Rev. Jonathan Ashley House (1734)

by Dan/November 22, 2008September 17, 2016/Colonial, Deerfield, Houses

ashley-house.jpg

Rev. Jonathan Ashley was the second minister in Deerfield, serving from 1712 to 1780. He married Dorothy Williams, the daughter of the Rev. William Williams of Hatfield. Given a home lot in town, he constructed his house around 1734. Originally having a center chimney, the house was modified by Ashley in the 1750s into a center hallway home with a distinctive Connecticut River Valley doorway. As one of the elite Valley citizens known as “River Gods,” Ashley installed fine paneling in his home and furnished it with high style furniture. By the twentieth century, the house had been moved back on the lot and replaced with a nineteenth century Italianate style house. The former “mansion house” was now used as a tobacco barn. It was restored (the current doorway is a reproduction) and moved back to a position in the Street by the founders of Historic Deerfield, Henry and Helen Flynt. In 1948, the house became their first restoration opened to the public. It currently houses an extensive collection of Connecticut River Valley antiques.

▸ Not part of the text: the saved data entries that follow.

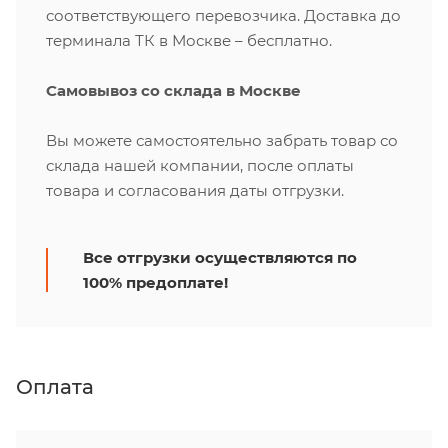
соответствующего перевозчика. Доставка до
терминала ТК в Москве – бесплатно.
Самовывоз со склада в Москве
Вы можете самостоятельно забрать товар со
склада нашей компании, после оплаты
товара и согласования даты отгрузки.
Все отгрузки осуществляются по
100% предоплате!
Оплата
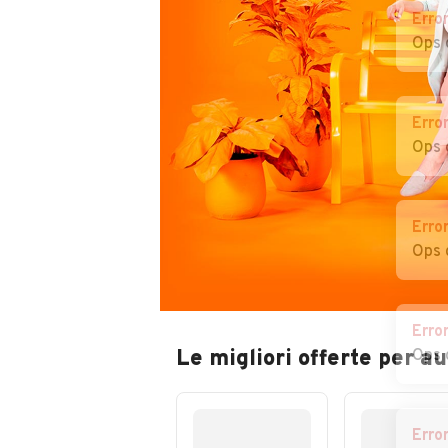
Erro
Ops 
Erro
Ops 
Erro
Ops 
Erro
Le migliori offerte per au
Ops 
Erro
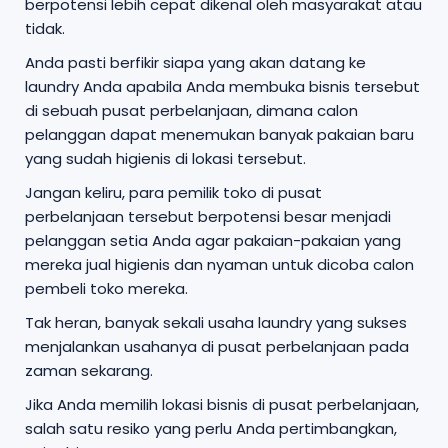
berpotensi lebih cepat dikenal oleh masyarakat atau
tidak.
Anda pasti berfikir siapa yang akan datang ke
laundry Anda apabila Anda membuka bisnis tersebut
di sebuah pusat perbelanjaan, dimana calon
pelanggan dapat menemukan banyak pakaian baru
yang sudah higienis di lokasi tersebut.
Jangan keliru, para pemilik toko di pusat
perbelanjaan tersebut berpotensi besar menjadi
pelanggan setia Anda agar pakaian-pakaian yang
mereka jual higienis dan nyaman untuk dicoba calon
pembeli toko mereka.
Tak heran, banyak sekali usaha laundry yang sukses
menjalankan usahanya di pusat perbelanjaan pada
zaman sekarang.
Jika Anda memilih lokasi bisnis di pusat perbelanjaan,
salah satu resiko yang perlu Anda pertimbangkan,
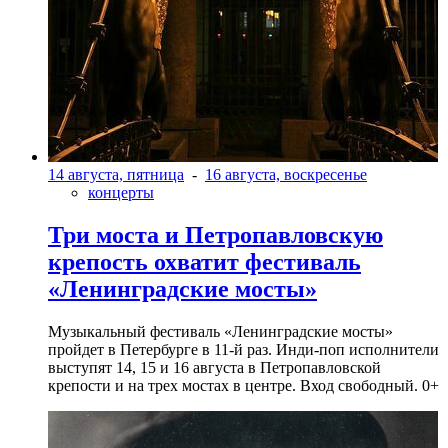
14 августа, пятница
-
16 августа, воскресенье
концерты
Три моста и Петропавловскую
крепость охватит фестиваль
«Ленинградские мосты»
Музыкальный фестиваль «Ленинградские мосты»
пройдет в Петербурге в 11-й раз. Инди-поп исполнители
выступят 14, 15 и 16 августа в Петропавловской
крепости и на трех мостах в центре. Вход свободный. 0+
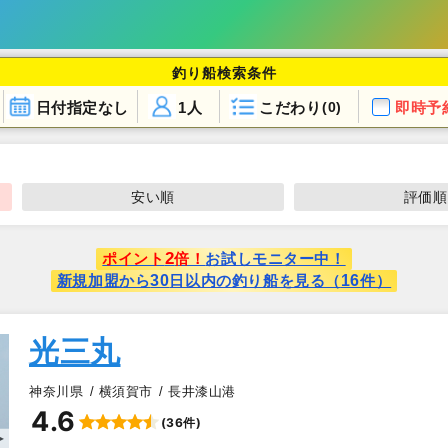
釣り船検索条件
日付指定なし
1人
こだわり
即時予
(0)
安い順
評価順
2
ポイント
倍！
お試しモニター中！
30
16
新規加盟から
日以内の釣り船を見る（
件）
光三丸
神奈川県
横須賀市
長井漆山港
4.6
(36件)
▲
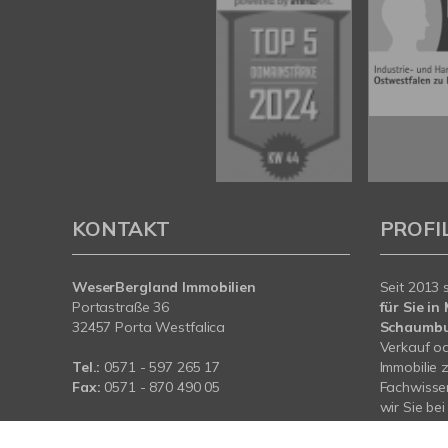
KONTAKT
PROFI
WeserBergland Immobilien
Seit 2013 
Portastraße 36
für Sie i
32457 Porta Westfalica
Schaumb
Verkauf od
Tel.:
0571 - 597 265 17
Immobilie 
Fax:
0571 - 870 490 05
Fachwissen
wir Sie be
E-Mail:
info@wb-immobilien.de
Immobilie.
Web:
www.wb-immobilien.de
für Sie da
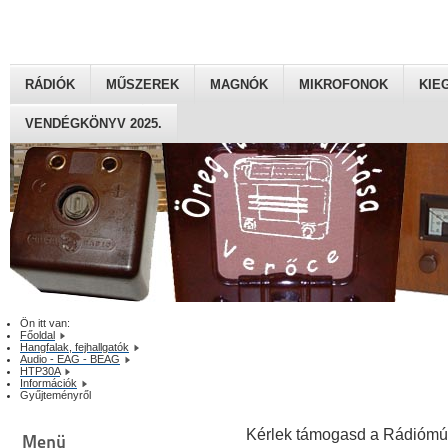
RÁDIÓK
MŰSZEREK
MAGNÓK
MIKROFONOK
KIE
VENDÉGKÖNYV 2025.
Ön itt van:
Főoldal
Hangfalak, fejhallgatók
Audio - EAG - BEAG
HTP30A
Információk
Gyűjteményről
Kérlek támogasd a Rádiómú
Menü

Wilson Printing Office (1816)

by Dan/November 21, 2008/Commercial, Deerfield, Federal

wilson-printing-office.jpg

The Wilson Printing Office, in Old Deerfield, was originally built in 1816 by Col. John Wilson (1782-1869) on the lot of his father-in-law, Horatio Hoyt. In the building, he printed broadsides and reprints of popular works. Wilson also printed works by his brother-in-law, Rudolphus Dickinson, a minister and his partner at the press before 1820. In later years, the building would be moved five times within Deerfield until 1951, when Henry Flynt restored the building to its original site to become part of Historic Deerfield. In restoring the structure, Flynt referred to an 1820 sketch by Wilson’s daughter, Mary Hoyt Wilson (1809-1841).

John Nims House (1744)

by Dan/November 21, 2008September 17, 2016/Colonial, Deerfield, Houses

nims-house.jpg

The ancestor of the Nims family in America, Godfrey Nims, a cordwainer, arrived in Deerfield around 1670. The current Nims House in Old Deerfield is the third to be built on the site. The first was constructed by Godfrey Nims around 1685. This house burned in the 1704 French and Indian raid and was rebuilt by John Nims in 1710. This second structure may have been added as an ell to the third and current house, built around 1744 (1740-1750) (this ell was significantly altered around 1808). The house served as a Post Office from 1816 to 1831. The property went out of the family in the 1890s, but was bought by two Nims descendants in 1936, who deeded it to Deerfield Academy in 1938. The house has since been used as a dormitory and faculty residence. There is HABS documentation on this house.

Deerfield Inn (1884)

by Dan/October 14, 2008September 17, 2016/Colonial Revival, Deerfield, Hotels

deerfield-inn.jpg

Built in 1884 by Edward and Frederick Everett, to replace an earlier inn on the village common, the Deerfield Inn was enlarged for the first time the following year and, adjacent to the buildings of Historic Deerfield, continues to serve visitors today.